**WRITTEN TASK A:**
Reproduce the entries character for character, from their first line through the line that contains "Q0 = qSketchRegion(id", with both of those lines included.

**EXCERPTED TEXT:**
Tuesday, May 15, 2007
VS2005 shows the metadata when it can't find the source file. This can happen if your solution has several assemblys
and you try to 'jump' from one assembly to another.
Tuesday, May 15, 2007
is there a work around?

Tuesday, May 15, 2007
yeah include the project itself and not the assembly (if you own the code of course)
Tuesday, May 15, 2007
i did add project and not the .dll itself. it still go straight to metadata and not the code.
Tuesday, May 15, 2007
Then you are referencing that project incorrectly. You are probably referencing the DLL instead of the project...
... Send private email
Tuesday, May 15, 2007
"Then you are referencing that project incorrectly. You are probably referencing the DLL instead of the project..."

i don't quite understand. you go to reference and click on the project that you want to reference to. is there some other way or what is the correct way to reference the project.

i'm a bit confused.
Tuesday, May 15, 2007
Call, Microsoft Product support.

They can help you.

**RAW DATA:**
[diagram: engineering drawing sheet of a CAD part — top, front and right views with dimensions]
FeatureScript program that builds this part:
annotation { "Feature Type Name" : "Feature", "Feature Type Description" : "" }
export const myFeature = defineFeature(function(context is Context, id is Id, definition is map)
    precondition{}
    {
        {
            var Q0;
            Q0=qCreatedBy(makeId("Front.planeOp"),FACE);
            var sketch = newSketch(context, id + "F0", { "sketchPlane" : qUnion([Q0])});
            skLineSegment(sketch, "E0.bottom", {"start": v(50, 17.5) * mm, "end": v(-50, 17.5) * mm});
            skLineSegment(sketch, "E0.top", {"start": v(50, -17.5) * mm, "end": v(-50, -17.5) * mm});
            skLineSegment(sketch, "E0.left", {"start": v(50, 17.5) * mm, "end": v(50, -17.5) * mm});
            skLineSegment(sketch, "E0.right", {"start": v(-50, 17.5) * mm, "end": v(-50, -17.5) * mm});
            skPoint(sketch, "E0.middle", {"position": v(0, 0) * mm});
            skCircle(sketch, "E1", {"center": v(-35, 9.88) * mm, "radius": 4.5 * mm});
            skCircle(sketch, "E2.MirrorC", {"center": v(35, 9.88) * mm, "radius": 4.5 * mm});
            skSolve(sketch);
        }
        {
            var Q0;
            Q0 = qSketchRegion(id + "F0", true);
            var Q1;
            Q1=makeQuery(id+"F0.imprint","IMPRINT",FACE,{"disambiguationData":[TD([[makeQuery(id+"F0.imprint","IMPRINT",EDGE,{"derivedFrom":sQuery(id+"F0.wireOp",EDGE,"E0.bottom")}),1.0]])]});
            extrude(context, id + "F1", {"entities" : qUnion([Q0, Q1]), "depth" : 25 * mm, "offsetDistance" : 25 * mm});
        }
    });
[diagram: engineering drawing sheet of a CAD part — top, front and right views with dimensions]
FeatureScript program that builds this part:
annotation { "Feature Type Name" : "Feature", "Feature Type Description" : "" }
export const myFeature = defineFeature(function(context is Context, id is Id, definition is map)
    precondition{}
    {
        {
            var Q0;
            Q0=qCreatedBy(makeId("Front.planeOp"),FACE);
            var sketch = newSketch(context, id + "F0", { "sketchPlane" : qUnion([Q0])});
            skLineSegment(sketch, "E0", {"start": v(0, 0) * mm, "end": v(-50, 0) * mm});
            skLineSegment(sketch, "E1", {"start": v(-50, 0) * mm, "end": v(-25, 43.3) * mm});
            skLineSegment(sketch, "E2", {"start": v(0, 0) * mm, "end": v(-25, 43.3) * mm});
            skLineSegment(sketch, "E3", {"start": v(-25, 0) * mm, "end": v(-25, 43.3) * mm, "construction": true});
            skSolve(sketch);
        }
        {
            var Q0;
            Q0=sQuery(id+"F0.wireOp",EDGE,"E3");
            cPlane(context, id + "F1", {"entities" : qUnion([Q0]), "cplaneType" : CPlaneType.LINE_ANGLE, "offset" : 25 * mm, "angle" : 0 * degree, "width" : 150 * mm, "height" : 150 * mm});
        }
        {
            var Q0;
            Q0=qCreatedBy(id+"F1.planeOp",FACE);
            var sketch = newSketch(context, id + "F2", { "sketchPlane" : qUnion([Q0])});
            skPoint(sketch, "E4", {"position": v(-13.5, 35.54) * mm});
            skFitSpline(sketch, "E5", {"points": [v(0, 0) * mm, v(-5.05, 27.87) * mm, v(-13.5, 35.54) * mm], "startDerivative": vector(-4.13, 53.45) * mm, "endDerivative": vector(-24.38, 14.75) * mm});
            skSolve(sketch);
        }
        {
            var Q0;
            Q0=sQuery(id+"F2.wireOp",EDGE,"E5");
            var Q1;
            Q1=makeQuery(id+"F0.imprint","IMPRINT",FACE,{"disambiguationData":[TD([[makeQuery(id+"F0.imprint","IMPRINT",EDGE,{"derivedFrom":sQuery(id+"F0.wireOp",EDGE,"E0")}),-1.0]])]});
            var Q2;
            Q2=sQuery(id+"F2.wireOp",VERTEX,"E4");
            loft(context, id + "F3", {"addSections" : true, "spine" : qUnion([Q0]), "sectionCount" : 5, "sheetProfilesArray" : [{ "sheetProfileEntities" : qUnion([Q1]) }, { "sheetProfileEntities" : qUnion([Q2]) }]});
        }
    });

**WRITTEN TASK B:**
Continue the forum thread about Visual Studio 2005 opening metadata instead of source code, starting right after its last line.

**TASK OUTPUT A:**
[diagram: engineering drawing sheet of a CAD part — top, front and right views with dimensions]
FeatureScript program that builds this part:
annotation { "Feature Type Name" : "Feature", "Feature Type Description" : "" }
export const myFeature = defineFeature(function(context is Context, id is Id, definition is map)
    precondition{}
    {
        {
            var Q0;
            Q0=qCreatedBy(makeId("Front.planeOp"),FACE);
            var sketch = newSketch(context, id + "F0", { "sketchPlane" : qUnion([Q0])});
            skLineSegment(sketch, "E0.bottom", {"start": v(50, 17.5) * mm, "end": v(-50, 17.5) * mm});
            skLineSegment(sketch, "E0.top", {"start": v(50, -17.5) * mm, "end": v(-50, -17.5) * mm});
            skLineSegment(sketch, "E0.left", {"start": v(50, 17.5) * mm, "end": v(50, -17.5) * mm});
            skLineSegment(sketch, "E0.right", {"start": v(-50, 17.5) * mm, "end": v(-50, -17.5) * mm});
            skPoint(sketch, "E0.middle", {"position": v(0, 0) * mm});
            skCircle(sketch, "E1", {"center": v(-35, 9.88) * mm, "radius": 4.5 * mm});
            skCircle(sketch, "E2.MirrorC", {"center": v(35, 9.88) * mm, "radius": 4.5 * mm});
            skSolve(sketch);
        }
        {
            var Q0;
            Q0 = qSketchRegion(id + "F0", true);

**TASK OUTPUT B:**
Tuesday, May 15, 2007
This is the thing that really irritated me, a VB6 programmer. MS didn't changed just the syntax and added a 40MB framework you had to memorize...they changed everything! It'd be easier for me to move onto VB.NET if they didn't start to confuse EVERYTHING from IDE shortcuts to something that was common between VB6 and VB.NET and yet they changed that too! In the end, it became a "learn something totally new starting with zero knowledge" kind of thing so I decided to stick to VB6 with the many apps I've developed unless I needed to build one which needed a feature that VB.NET could provide but VB6 couldn't such as mobile...
Ezani Send private email
Thursday, May 17, 2007
A whole lot of ink, toner, blood, sweat, tears, etc have been spilled over this entire issue but Microsoft is not going to back down now.
On the plus side, I seem to see a whole new level of interest in third party programming tools and IDE's, which may provide the welcome breeze of new competition for MS...the fact that several million programmers (and their entire libraries of proven working code = business assets) could be disposed of so arrogantly shows that MS's real comitment is not to the programmers (Steve Ballmer notwithstanding) but rather to the bottom line.  This is not inappropriate for a "for-profit" company, but you have to know where you stand and what you can expect going forward...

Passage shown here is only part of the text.